- The exercise: Change each occurrence of "document elements" to "page elements" throughout the entries below, and give the lines again with nothing else altered.
[START Supplied records]
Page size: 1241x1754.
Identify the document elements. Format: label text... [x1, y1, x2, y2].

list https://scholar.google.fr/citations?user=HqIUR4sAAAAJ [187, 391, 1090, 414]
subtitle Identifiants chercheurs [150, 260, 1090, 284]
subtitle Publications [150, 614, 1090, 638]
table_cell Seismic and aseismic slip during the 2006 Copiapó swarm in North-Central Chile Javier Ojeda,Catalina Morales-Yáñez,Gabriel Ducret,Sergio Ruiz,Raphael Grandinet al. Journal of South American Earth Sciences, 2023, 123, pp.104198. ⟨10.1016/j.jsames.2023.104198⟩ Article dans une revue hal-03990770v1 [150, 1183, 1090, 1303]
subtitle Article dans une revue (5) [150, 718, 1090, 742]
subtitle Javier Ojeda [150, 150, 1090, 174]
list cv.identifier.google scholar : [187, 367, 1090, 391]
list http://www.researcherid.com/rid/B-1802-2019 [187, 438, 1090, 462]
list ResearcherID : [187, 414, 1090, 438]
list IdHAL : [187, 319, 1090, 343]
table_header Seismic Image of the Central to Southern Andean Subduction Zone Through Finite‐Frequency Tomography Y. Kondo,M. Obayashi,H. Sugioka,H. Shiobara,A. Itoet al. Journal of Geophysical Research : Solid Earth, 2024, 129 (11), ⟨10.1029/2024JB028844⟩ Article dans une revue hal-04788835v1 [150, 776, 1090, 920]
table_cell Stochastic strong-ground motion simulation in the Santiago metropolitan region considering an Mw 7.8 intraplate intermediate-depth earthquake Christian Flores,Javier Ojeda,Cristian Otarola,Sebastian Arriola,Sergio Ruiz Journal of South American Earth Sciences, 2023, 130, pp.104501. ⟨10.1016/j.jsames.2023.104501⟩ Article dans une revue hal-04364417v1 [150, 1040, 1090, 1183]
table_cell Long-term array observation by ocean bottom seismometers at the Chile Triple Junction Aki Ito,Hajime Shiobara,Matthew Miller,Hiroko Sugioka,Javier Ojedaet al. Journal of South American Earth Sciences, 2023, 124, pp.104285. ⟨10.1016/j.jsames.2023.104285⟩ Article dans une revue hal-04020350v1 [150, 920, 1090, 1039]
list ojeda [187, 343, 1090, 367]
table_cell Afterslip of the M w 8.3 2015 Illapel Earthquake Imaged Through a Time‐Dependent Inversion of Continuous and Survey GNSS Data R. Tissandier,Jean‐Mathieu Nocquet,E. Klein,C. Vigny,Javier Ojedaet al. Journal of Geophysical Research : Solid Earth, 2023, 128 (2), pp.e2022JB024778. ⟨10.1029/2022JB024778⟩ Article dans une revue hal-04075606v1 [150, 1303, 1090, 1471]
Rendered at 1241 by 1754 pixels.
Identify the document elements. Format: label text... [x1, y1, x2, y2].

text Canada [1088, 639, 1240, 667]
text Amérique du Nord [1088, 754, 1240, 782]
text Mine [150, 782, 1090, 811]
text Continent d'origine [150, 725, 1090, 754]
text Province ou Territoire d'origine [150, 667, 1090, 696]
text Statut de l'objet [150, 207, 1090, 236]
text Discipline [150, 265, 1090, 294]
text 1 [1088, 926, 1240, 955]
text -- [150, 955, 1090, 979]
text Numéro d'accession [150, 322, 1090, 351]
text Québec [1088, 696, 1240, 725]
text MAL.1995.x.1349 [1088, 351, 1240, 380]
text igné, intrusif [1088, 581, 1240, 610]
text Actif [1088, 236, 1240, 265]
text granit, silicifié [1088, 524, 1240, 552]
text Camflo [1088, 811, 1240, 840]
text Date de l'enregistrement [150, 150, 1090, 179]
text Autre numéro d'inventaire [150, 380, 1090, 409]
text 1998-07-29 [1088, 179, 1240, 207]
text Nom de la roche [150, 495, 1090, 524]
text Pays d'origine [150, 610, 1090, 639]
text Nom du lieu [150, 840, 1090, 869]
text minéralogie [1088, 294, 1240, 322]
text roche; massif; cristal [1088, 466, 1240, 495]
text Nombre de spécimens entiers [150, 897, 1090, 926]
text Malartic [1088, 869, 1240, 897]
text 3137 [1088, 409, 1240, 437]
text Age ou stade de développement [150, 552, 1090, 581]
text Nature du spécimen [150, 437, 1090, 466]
[END Supplied records]
- Answer to the task:
Page size: 1241x1754.
Identify the page elements. Format: label text... [x1, y1, x2, y2].

list https://scholar.google.fr/citations?user=HqIUR4sAAAAJ [187, 391, 1090, 414]
subtitle Identifiants chercheurs [150, 260, 1090, 284]
subtitle Publications [150, 614, 1090, 638]
table_cell Seismic and aseismic slip during the 2006 Copiapó swarm in North-Central Chile Javier Ojeda,Catalina Morales-Yáñez,Gabriel Ducret,Sergio Ruiz,Raphael Grandinet al. Journal of South American Earth Sciences, 2023, 123, pp.104198. ⟨10.1016/j.jsames.2023.104198⟩ Article dans une revue hal-03990770v1 [150, 1183, 1090, 1303]
subtitle Article dans une revue (5) [150, 718, 1090, 742]
subtitle Javier Ojeda [150, 150, 1090, 174]
list cv.identifier.google scholar : [187, 367, 1090, 391]
list http://www.researcherid.com/rid/B-1802-2019 [187, 438, 1090, 462]
list ResearcherID : [187, 414, 1090, 438]
list IdHAL : [187, 319, 1090, 343]
table_header Seismic Image of the Central to Southern Andean Subduction Zone Through Finite‐Frequency Tomography Y. Kondo,M. Obayashi,H. Sugioka,H. Shiobara,A. Itoet al. Journal of Geophysical Research : Solid Earth, 2024, 129 (11), ⟨10.1029/2024JB028844⟩ Article dans une revue hal-04788835v1 [150, 776, 1090, 920]
table_cell Stochastic strong-ground motion simulation in the Santiago metropolitan region considering an Mw 7.8 intraplate intermediate-depth earthquake Christian Flores,Javier Ojeda,Cristian Otarola,Sebastian Arriola,Sergio Ruiz Journal of South American Earth Sciences, 2023, 130, pp.104501. ⟨10.1016/j.jsames.2023.104501⟩ Article dans une revue hal-04364417v1 [150, 1040, 1090, 1183]
table_cell Long-term array observation by ocean bottom seismometers at the Chile Triple Junction Aki Ito,Hajime Shiobara,Matthew Miller,Hiroko Sugioka,Javier Ojedaet al. Journal of South American Earth Sciences, 2023, 124, pp.104285. ⟨10.1016/j.jsames.2023.104285⟩ Article dans une revue hal-04020350v1 [150, 920, 1090, 1039]
list ojeda [187, 343, 1090, 367]
table_cell Afterslip of the M w 8.3 2015 Illapel Earthquake Imaged Through a Time‐Dependent Inversion of Continuous and Survey GNSS Data R. Tissandier,Jean‐Mathieu Nocquet,E. Klein,C. Vigny,Javier Ojedaet al. Journal of Geophysical Research : Solid Earth, 2023, 128 (2), pp.e2022JB024778. ⟨10.1029/2022JB024778⟩ Article dans une revue hal-04075606v1 [150, 1303, 1090, 1471]
Rendered at 1241 by 1754 pixels.
Identify the page elements. Format: label text... [x1, y1, x2, y2].

text Canada [1088, 639, 1240, 667]
text Amérique du Nord [1088, 754, 1240, 782]
text Mine [150, 782, 1090, 811]
text Continent d'origine [150, 725, 1090, 754]
text Province ou Territoire d'origine [150, 667, 1090, 696]
text Statut de l'objet [150, 207, 1090, 236]
text Discipline [150, 265, 1090, 294]
text 1 [1088, 926, 1240, 955]
text -- [150, 955, 1090, 979]
text Numéro d'accession [150, 322, 1090, 351]
text Québec [1088, 696, 1240, 725]
text MAL.1995.x.1349 [1088, 351, 1240, 380]
text igné, intrusif [1088, 581, 1240, 610]
text Actif [1088, 236, 1240, 265]
text granit, silicifié [1088, 524, 1240, 552]
text Camflo [1088, 811, 1240, 840]
text Date de l'enregistrement [150, 150, 1090, 179]
text Autre numéro d'inventaire [150, 380, 1090, 409]
text 1998-07-29 [1088, 179, 1240, 207]
text Nom de la roche [150, 495, 1090, 524]
text Pays d'origine [150, 610, 1090, 639]
text Nom du lieu [150, 840, 1090, 869]
text minéralogie [1088, 294, 1240, 322]
text roche; massif; cristal [1088, 466, 1240, 495]
text Nombre de spécimens entiers [150, 897, 1090, 926]
text Malartic [1088, 869, 1240, 897]
text 3137 [1088, 409, 1240, 437]
text Age ou stade de développement [150, 552, 1090, 581]
text Nature du spécimen [150, 437, 1090, 466]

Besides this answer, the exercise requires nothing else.